HM Revenue & Customs said in December that 4.3mn of a total of 7.7mn people using the schemes were “fully protected” because national insurance will apply only to pension contributions above £2,000 a year, under measures set out by the chancellor in last year’s Budget. The tax authority said 3.3mn retirement savers contributed above this level.
But analysis published by the Office for Budget Responsibility on Thursday showed that employers could formalise salary sacrifice arrangements by lowering wages and increasing pension contributions across the whole workforce, while others could put all of their employees into schemes without salary sacrifice benefits.
Employers would pass on 76 per cent of the costs of the salary sacrifice changes to their employees in the form of lower wages, according to OBR estimates.
The watchdog cautioned that “the behavioural response to the measure is highly uncertain” and did not give a precise figure for how many people would be affected.
Sir Steve Webb, former pensions minister and now a partner at consultancy LCP, said the OBR analysis showed “very clearly that there are a range of ways in which employers will respond, which will affect the wider workforce and not just those contributing over £2,000 via salary sacrifice”.

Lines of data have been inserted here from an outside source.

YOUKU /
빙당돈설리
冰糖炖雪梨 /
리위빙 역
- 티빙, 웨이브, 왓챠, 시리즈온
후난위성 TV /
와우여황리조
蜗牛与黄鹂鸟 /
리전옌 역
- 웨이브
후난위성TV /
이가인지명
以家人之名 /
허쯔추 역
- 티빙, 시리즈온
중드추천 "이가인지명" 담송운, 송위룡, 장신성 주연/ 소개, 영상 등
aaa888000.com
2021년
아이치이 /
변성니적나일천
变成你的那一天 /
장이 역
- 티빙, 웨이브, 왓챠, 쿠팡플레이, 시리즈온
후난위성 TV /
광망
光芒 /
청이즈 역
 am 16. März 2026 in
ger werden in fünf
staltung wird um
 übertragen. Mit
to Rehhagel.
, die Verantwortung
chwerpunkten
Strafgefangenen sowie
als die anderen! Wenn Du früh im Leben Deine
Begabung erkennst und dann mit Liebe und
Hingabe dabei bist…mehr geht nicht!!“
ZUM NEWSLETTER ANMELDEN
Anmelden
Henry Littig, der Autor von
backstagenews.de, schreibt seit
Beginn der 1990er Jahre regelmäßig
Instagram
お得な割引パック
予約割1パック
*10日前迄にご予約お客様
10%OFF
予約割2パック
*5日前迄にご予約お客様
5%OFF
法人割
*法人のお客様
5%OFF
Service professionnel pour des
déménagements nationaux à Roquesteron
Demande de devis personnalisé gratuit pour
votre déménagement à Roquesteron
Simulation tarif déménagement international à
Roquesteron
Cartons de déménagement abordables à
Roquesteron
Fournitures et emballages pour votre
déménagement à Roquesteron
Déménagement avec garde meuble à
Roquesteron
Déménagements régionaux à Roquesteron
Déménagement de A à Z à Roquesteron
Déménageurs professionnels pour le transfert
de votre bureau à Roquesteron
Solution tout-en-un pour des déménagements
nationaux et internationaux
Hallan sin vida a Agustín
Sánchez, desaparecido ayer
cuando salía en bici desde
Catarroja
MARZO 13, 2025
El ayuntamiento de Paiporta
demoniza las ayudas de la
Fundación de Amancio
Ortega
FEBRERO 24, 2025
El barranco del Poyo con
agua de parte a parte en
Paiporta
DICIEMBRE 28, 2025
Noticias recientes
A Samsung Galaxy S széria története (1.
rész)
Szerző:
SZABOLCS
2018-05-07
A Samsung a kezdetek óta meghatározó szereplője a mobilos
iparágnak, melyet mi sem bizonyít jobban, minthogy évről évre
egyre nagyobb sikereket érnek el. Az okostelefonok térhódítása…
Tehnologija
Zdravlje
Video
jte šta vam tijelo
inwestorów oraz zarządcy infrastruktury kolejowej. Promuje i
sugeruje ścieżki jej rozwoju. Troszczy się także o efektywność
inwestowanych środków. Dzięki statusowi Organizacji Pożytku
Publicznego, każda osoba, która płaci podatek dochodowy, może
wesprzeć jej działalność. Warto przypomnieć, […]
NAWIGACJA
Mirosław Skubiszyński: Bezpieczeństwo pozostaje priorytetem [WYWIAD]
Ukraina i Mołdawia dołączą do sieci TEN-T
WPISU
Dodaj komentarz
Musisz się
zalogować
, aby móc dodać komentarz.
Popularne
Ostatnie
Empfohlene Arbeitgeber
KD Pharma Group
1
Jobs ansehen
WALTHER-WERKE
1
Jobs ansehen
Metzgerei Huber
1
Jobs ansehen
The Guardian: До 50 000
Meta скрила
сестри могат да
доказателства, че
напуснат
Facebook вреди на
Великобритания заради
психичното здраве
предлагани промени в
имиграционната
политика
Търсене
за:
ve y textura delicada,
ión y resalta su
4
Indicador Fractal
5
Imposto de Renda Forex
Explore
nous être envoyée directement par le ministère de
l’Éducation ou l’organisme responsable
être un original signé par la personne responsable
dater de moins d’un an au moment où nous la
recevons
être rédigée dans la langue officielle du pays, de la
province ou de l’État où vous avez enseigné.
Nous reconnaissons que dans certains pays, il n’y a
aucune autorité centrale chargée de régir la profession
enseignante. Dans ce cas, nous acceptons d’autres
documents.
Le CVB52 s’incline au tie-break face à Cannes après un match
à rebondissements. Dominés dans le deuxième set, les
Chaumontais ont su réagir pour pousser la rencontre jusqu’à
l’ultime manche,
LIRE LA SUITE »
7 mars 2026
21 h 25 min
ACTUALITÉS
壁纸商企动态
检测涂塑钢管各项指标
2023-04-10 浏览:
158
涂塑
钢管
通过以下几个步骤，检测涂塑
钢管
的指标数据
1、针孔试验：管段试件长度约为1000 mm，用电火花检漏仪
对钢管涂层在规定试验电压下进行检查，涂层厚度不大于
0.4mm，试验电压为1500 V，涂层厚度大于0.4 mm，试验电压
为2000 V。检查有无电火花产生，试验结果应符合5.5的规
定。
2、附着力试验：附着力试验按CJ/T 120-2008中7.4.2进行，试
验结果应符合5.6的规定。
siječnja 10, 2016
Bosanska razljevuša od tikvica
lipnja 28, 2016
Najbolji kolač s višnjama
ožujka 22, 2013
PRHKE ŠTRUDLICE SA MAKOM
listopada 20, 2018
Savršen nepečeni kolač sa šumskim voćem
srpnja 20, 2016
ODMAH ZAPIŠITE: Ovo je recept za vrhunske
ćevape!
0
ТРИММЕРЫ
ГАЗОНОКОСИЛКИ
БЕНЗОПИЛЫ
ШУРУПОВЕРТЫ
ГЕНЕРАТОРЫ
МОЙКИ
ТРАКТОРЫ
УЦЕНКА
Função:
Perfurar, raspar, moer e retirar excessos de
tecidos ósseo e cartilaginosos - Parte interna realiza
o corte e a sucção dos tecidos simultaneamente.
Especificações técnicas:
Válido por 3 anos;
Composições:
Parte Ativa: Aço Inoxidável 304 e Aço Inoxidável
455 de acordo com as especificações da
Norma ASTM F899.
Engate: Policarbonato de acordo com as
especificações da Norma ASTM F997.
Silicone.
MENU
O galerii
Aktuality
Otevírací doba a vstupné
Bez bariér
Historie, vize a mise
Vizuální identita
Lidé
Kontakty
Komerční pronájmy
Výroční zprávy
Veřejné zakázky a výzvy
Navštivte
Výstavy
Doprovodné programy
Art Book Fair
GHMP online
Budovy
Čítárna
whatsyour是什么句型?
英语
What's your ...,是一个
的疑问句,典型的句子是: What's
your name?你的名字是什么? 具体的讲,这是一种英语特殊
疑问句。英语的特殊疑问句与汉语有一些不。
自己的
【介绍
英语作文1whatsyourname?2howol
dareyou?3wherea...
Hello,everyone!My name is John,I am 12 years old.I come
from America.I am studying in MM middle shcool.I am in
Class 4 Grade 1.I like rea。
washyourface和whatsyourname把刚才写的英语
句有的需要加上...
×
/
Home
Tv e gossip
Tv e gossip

“Far from ordinary workers being ‘protected’ from the changes, we could see millions of people on modest incomes losing out as well, further undermining their incentive to save in a pension,” added Webb, who asked the OBR to carry out the extra analysis.
The Treasury said its costings had always taken into account employer reactions. “Our reforms protect 95 per cent of workers earning under £30,000 who use salary sacrifice, while tackling costs that were set to treble to £8bn as high earners piled in bonuses tax free,” it added.
From April 2029, salary-sacrificed pension contributions above £2,000 will be subject to National Insurance at normal rates — 15 per cent for employers and 8 per cent on staff with earnings less than £50,270, and 2 per cent on income above that.
In forecasts produced for Reeves’ Budget in November, the watchdog estimated that the crackdown would yield £4.7bn for the Treasury in 2029-30, forming a key part of the overall £26bn increase in taxes.
The OBR’s latest analysis revealed that this figure includes an estimate that lower wages and profits will reduce the yield of the policy by £700mn.
The watchdog said employers might opt to reduce future pay growth and increase their contribution to pensions, which are not affected by the change, instead.
But “the employer must take an ‘across the workforce’ approach to increased generosity of employer contributions and a proportionate reduction in pay”, it added, rather than singling out those affected.
The planned changes to salary sacrifice have been widely criticised by pension industry bodies since they were announced in November.
The sector has warned that the crackdown will add to the cost burden on businesses and ultimately lead savers to cut their pension contributions, just as ministers seek to encourage Britons to put away more money for retirement.